[Opening SUPPLIED DATA section]

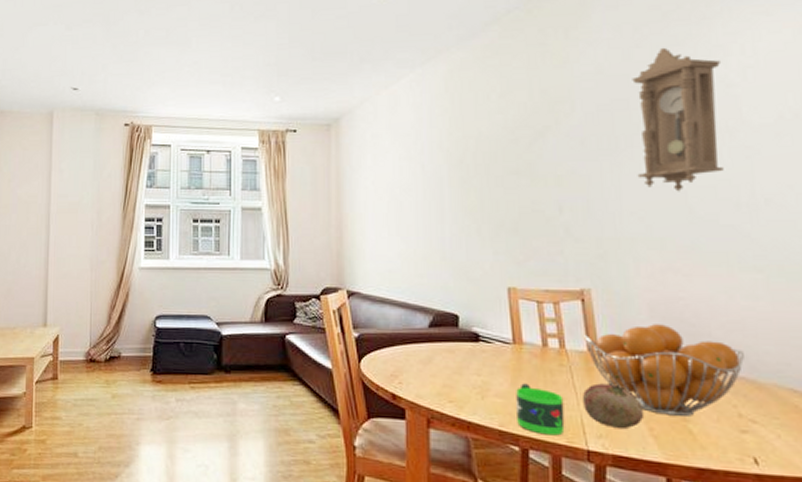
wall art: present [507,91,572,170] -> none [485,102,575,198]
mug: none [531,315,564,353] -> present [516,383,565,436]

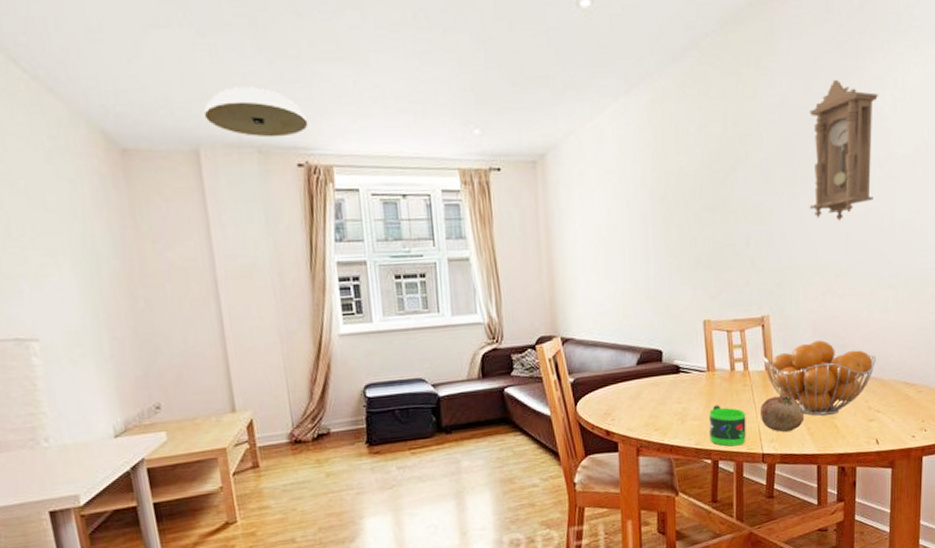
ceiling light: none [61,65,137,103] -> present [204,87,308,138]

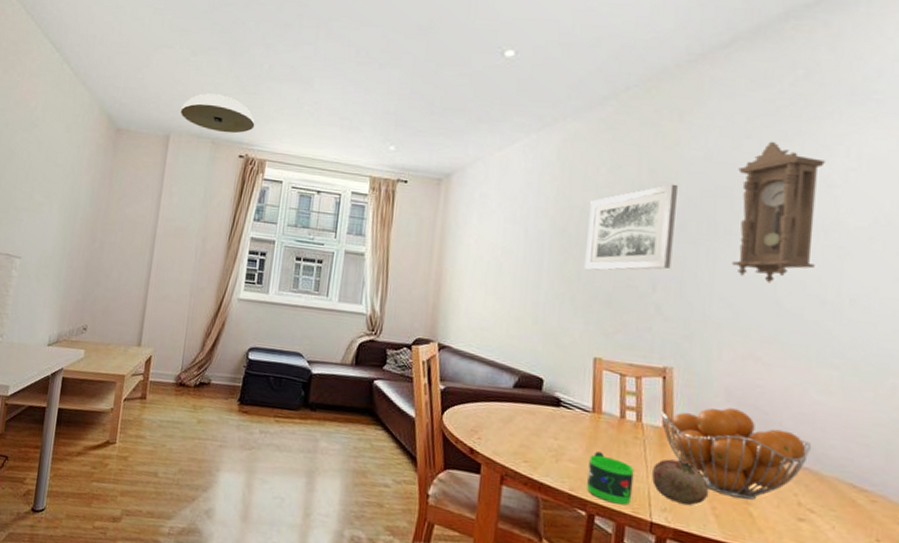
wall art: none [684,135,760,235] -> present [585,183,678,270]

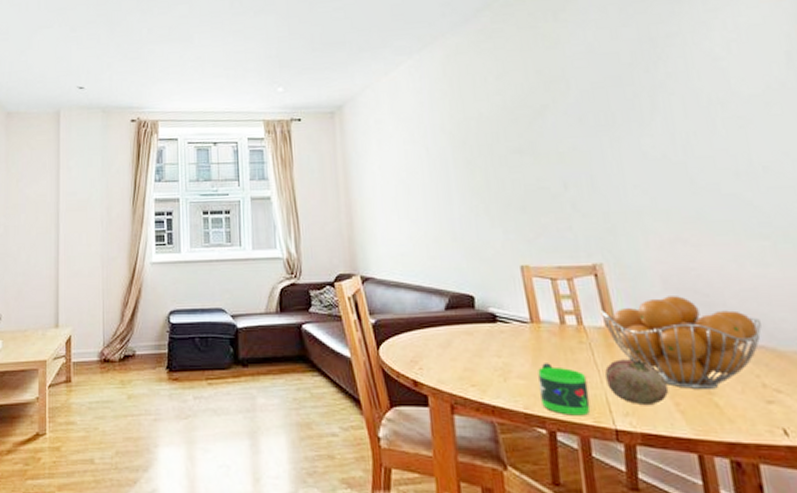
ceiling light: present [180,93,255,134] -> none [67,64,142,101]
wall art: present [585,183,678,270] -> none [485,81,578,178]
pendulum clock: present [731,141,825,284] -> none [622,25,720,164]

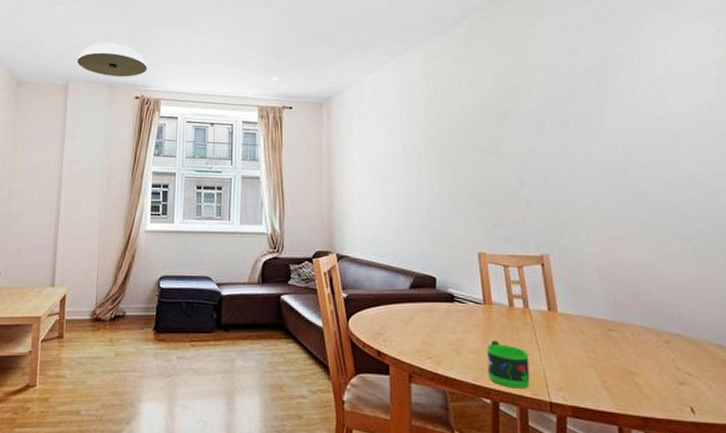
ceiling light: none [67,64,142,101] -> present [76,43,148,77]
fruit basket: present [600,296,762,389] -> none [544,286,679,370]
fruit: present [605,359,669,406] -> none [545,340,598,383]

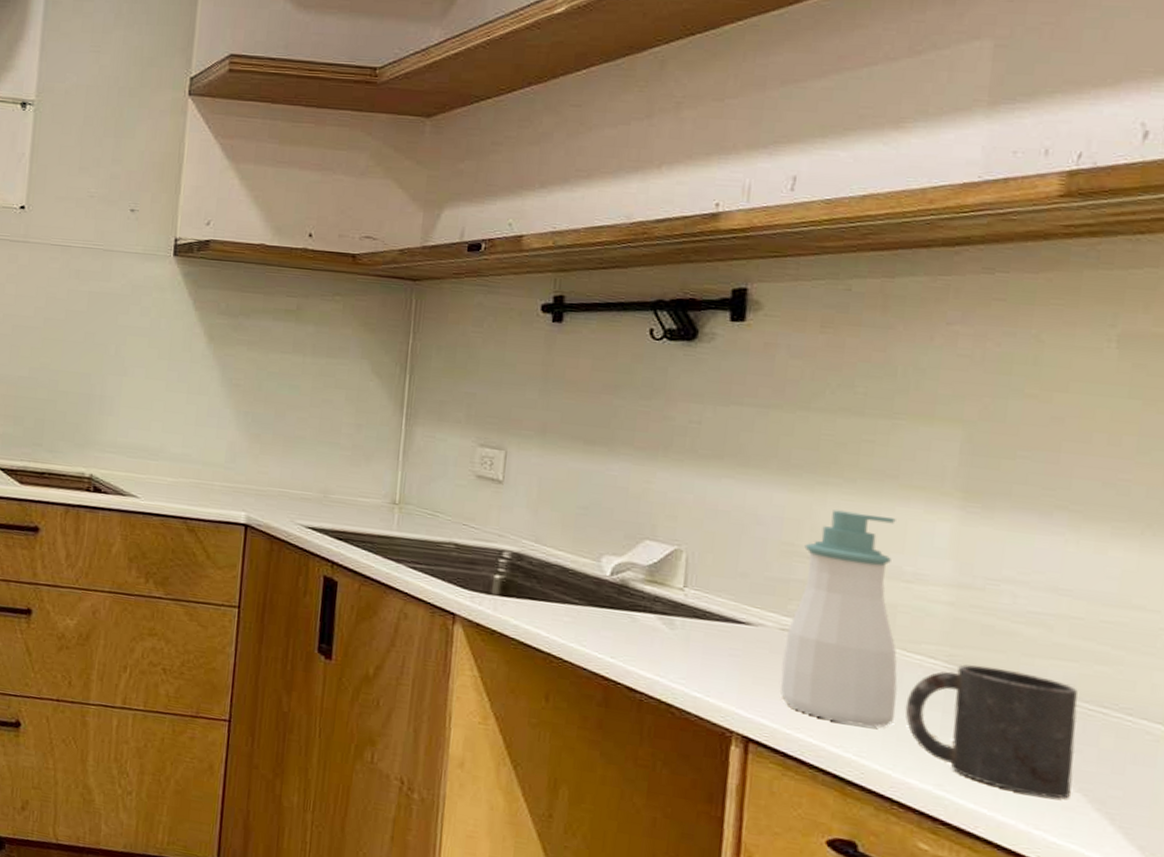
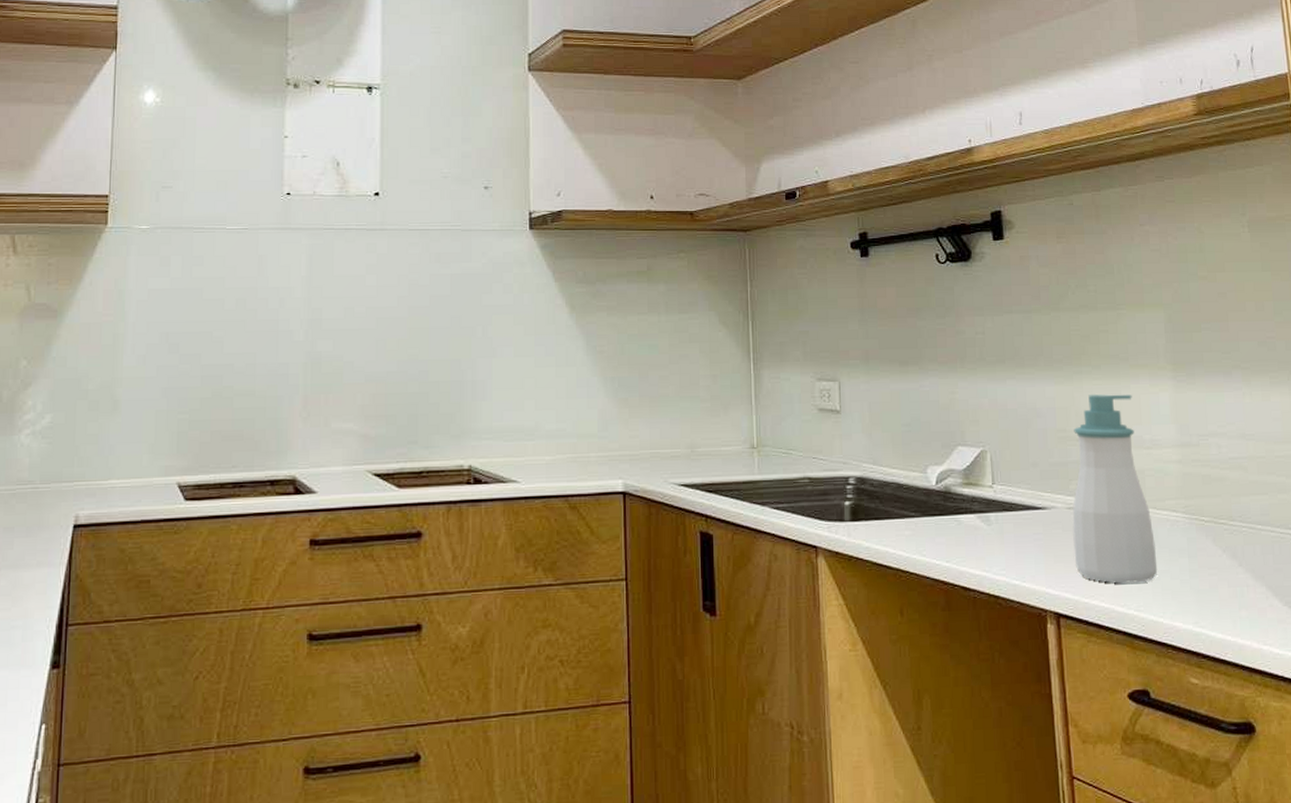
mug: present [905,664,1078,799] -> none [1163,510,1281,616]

[Closing SUPPLIED DATA section]

THE PROBLEM
The data must come back word for word, with every picture removed.

ANSWER BOX
wall art: present [507,91,572,170] -> none [485,102,575,198]
mug: none [531,315,564,353] -> present [516,383,565,436]

ceiling light: none [61,65,137,103] -> present [204,87,308,138]

wall art: none [684,135,760,235] -> present [585,183,678,270]

ceiling light: present [180,93,255,134] -> none [67,64,142,101]
wall art: present [585,183,678,270] -> none [485,81,578,178]
pendulum clock: present [731,141,825,284] -> none [622,25,720,164]

ceiling light: none [67,64,142,101] -> present [76,43,148,77]
fruit basket: present [600,296,762,389] -> none [544,286,679,370]
fruit: present [605,359,669,406] -> none [545,340,598,383]

mug: present [905,664,1078,799] -> none [1163,510,1281,616]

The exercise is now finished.